=== Source data ===
__________________________________________________
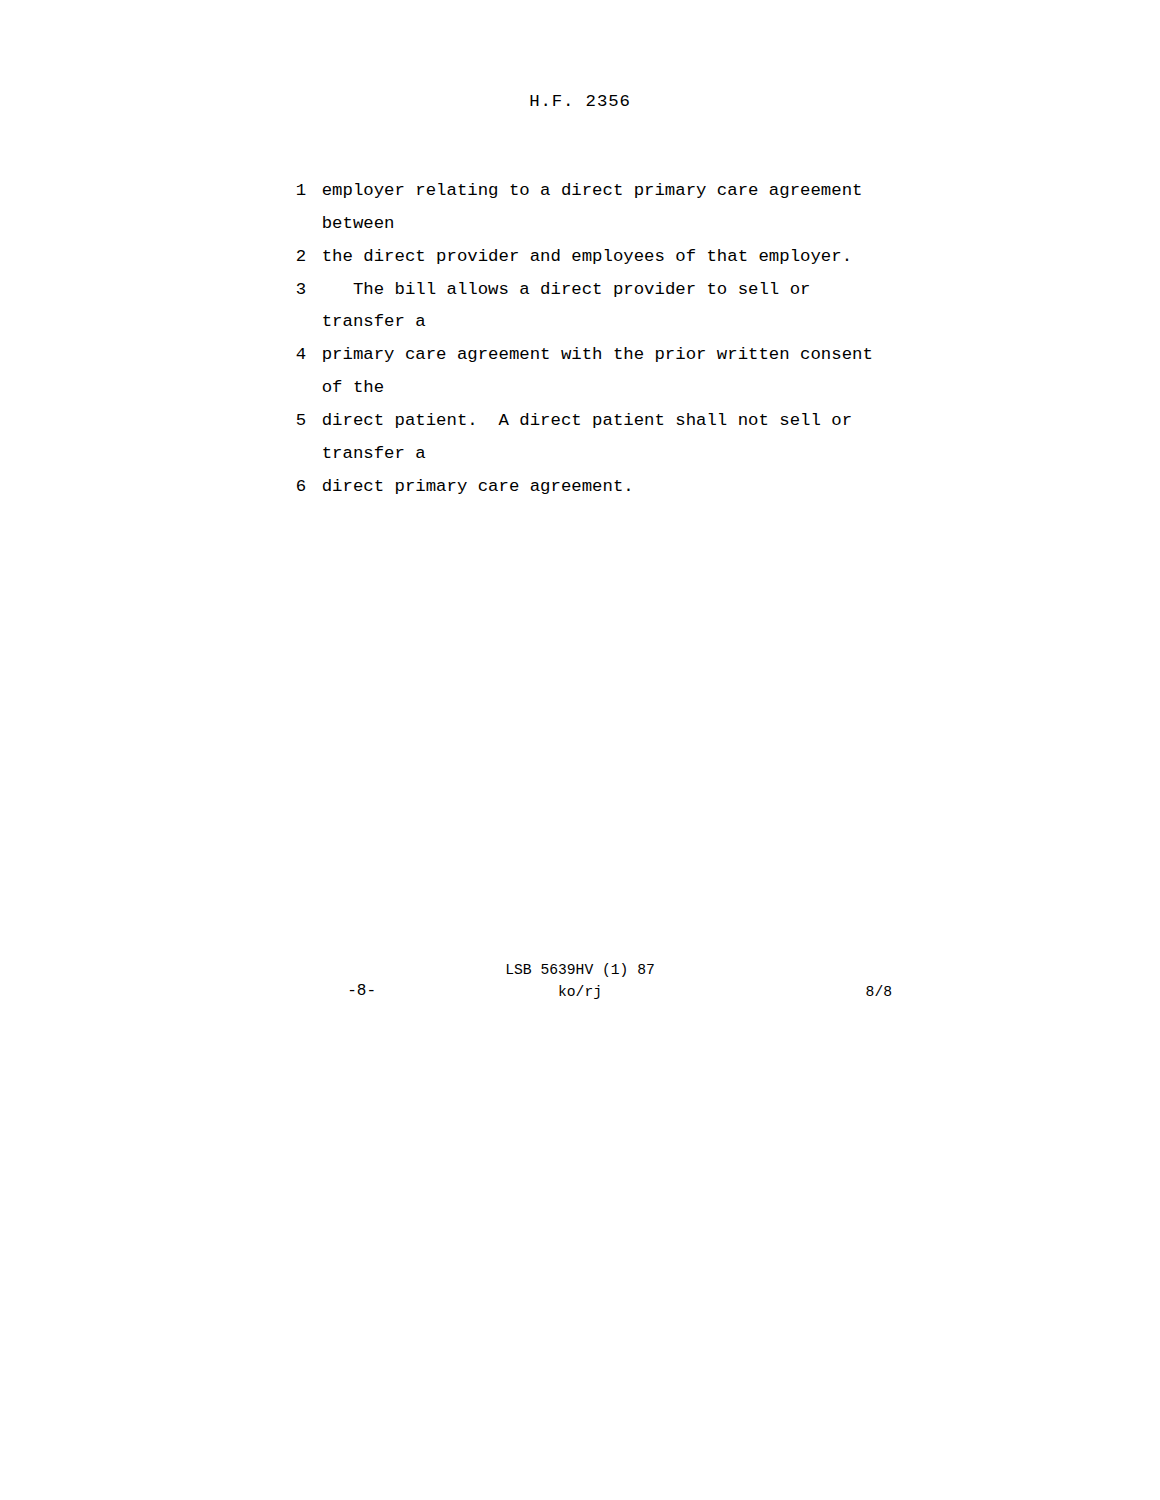H.F. 2356
1 employer relating to a direct primary care agreement between
2 the direct provider and employees of that employer.
3 The bill allows a direct provider to sell or transfer a
4 primary care agreement with the prior written consent of the
5 direct patient. A direct patient shall not sell or transfer a
6 direct primary care agreement.
-8-
LSB 5639HV (1) 87
ko/rj
8/8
__________________________________________________
=== Work request ===
Quote every line of the records above exactly; no picture is to be copied.

=== Result ===
H.F. 2356
1 employer relating to a direct primary care agreement between
2 the direct provider and employees of that employer.
3 The bill allows a direct provider to sell or transfer a
4 primary care agreement with the prior written consent of the
5 direct patient. A direct patient shall not sell or transfer a
6 direct primary care agreement.
-8-
LSB 5639HV (1) 87
ko/rj
8/8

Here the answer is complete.